Goldman Sachs International and/or Warburg Dillon Read may have positions
and/or holdings in investments referred to in this announcement and are
providing or may have provided within the 12 months preceding the issue of
this document advice to Vodafone AirTouch and/or Mannesmann and/or in relation
to the securities of either or both companies. Past performance is not
necessarily a guide to future performance. The value of your investment and
income from it can go down as well as up and is not guaranteed. You may get
back less than you have invested.
The Offer in the United States is being made through a prospectus which is
part of an effective registration statement filed with the U.S. Securities and
Exchange Commission. Mannesmann Shareholders who are U.S. persons or are
located in the United States are advised to read the registration statement
because it contains important information relating to the Offer.
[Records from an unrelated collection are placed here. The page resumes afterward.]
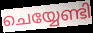
ചെയ്യേണ്ടിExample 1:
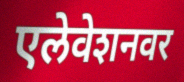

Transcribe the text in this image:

एलेवेशनवर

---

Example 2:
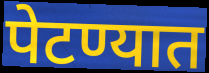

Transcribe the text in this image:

पेटण्यात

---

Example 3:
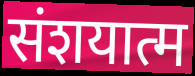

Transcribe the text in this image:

संशयात्म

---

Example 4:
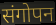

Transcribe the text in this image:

संगोपन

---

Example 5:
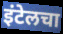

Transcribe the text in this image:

इंटेलचाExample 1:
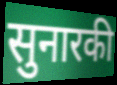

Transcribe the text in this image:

सुनारकी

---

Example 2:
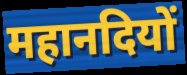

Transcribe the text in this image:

महानदियों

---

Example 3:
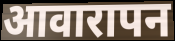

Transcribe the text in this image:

आवारापन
You can
inspect and copy the registration statement relating to the Offer and
documents incorporated by reference therein at the public reference facilities
maintained by the U.S. Securities and Exchange Commission at 450 Fifth Street,
N.W., Room 1024, Washington D.C. 20549. In addition, copies of the US Offer
Document are available from The Bank of New York, 101 Barclay Street, Lobby
Window, New York, NY 10286.
For additional information regarding risks, see the Registration Statement on
Form F-4 and other reports of Vodafone AirTouch Plc on file with the
Securities and Exchange Commission. Copies of these filings are available on
request directed to Vodafone AirTouch, Investor Relations, Tim Brown (tel: +
44 1635 682 373).
It is the responsibility of any person receiving a copy of this announcement
in any jurisdiction other than the United Kingdom, Germany and the United
States to satisfy themselves as to the full observance of the laws and
regulatory requirements of the relevant jurisdiction, including the obtaining
of any governmental or other consent which may be required or observing any
other formalities needing to be observed in such jurisdiction. Receipt of
this announcement will not constitute an offer in those jurisdictions in which
it would be illegal to make such an offer and in such circumstances it will be
deemed to have been sent for information purposes only.
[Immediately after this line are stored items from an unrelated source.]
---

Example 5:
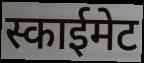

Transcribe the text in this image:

स्काईमेट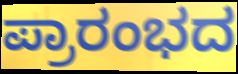
ಪ್ರಾರಂಭದ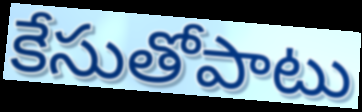
కేసుతోపాటు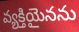
వ్యక్తియైననుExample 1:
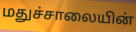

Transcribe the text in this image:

மதுச்சாலையின்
Statements in this press release relating to future status or circumstances,
including statements regarding future performance, costs, revenues, cash
flows, earnings, divestments, growth and other trend projections and the
synergistic benefits of the merger are forward-looking statements. These
statements may generally, but not always, be identified by the use of words
such as 'anticipates', 'should', 'expects', 'estimates', 'believes', or
similar expressions. By their nature, forward-looking statements involve risk
and uncertainty because they relate to events and depend on circumstances that
will occur in the future. There can be no assurance that actual results will
not differ materially from those expressed or implied by these forward-looking
statements due to many factors, many of which are outside Vodafone AirTouch's
control, including the triggering of change of control provisions in
Mannesmann's licences or other agreements, the ability to obtain regulatory
approvals without onerous conditions, the impact of labour disputes, the risk
of negative impacts on Vodafone AirTouch's credit ratings, the potential
costs, including tax costs, of divesting Orange and Mannesmann's industrial
businesses, limitations on Vodafone AirTouch's ability to control Mannesmann
due to voting restrictions and other provisions of Mannesmann's charter and
German law, general economic conditions, competition, technical difficulties
and the need for increased capital expenditure (such as that resulting from
increased demand for usage, new business opportunities and deployment of new
technologies) and the ability to realise benefits from entering into
partnerships for developing data and internet services.